§ Work to be completed: Your answer should show every line of the material below that includes "juin".

§ Information provided:
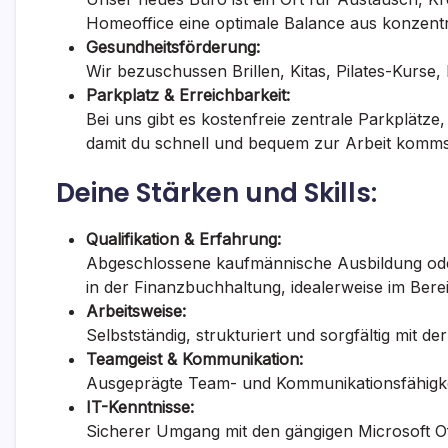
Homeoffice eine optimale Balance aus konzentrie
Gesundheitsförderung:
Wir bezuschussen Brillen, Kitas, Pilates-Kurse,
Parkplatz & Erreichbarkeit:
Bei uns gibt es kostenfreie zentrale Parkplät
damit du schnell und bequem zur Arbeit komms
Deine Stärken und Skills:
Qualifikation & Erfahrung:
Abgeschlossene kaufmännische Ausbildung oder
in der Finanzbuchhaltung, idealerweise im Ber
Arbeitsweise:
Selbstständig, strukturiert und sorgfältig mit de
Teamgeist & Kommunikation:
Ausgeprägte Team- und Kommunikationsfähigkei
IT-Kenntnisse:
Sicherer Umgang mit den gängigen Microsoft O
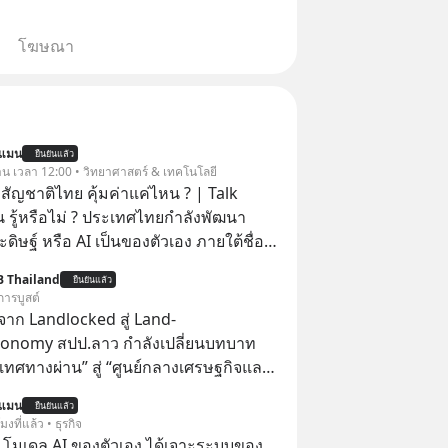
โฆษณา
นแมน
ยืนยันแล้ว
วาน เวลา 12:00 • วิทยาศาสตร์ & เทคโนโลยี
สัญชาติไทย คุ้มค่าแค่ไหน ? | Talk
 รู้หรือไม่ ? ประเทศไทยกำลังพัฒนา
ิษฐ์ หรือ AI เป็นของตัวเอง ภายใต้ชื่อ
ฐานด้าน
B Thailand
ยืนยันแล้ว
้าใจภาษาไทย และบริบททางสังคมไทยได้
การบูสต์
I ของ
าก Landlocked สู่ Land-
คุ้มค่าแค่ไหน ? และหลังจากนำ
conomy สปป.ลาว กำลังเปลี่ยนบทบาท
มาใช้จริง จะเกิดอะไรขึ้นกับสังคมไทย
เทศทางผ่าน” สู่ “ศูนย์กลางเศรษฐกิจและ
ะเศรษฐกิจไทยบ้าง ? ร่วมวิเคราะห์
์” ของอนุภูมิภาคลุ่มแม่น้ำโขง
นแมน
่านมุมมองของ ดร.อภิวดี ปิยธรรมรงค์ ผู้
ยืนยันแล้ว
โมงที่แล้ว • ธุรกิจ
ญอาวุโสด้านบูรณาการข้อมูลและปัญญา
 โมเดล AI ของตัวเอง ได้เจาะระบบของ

...

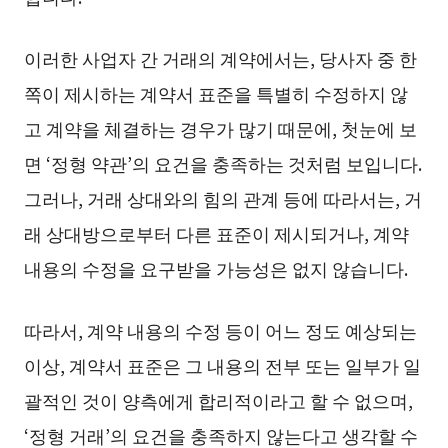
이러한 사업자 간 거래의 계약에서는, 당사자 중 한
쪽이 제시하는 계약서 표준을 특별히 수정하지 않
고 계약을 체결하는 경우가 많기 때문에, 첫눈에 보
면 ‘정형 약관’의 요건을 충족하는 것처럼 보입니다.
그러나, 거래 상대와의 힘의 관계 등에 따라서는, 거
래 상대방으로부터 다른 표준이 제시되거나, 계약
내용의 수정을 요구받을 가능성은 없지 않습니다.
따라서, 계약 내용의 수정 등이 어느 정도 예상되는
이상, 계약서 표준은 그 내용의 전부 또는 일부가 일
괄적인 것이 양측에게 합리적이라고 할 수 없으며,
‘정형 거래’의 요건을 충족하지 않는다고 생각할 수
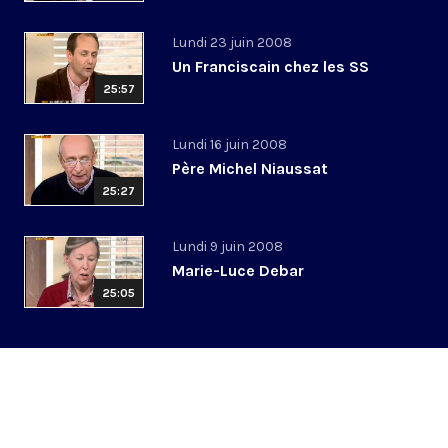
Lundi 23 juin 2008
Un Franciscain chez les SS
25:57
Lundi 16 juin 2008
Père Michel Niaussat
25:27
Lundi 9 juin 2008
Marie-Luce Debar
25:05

§ Written solution:
Lundi 23 juin 2008
Lundi 16 juin 2008
Lundi 9 juin 2008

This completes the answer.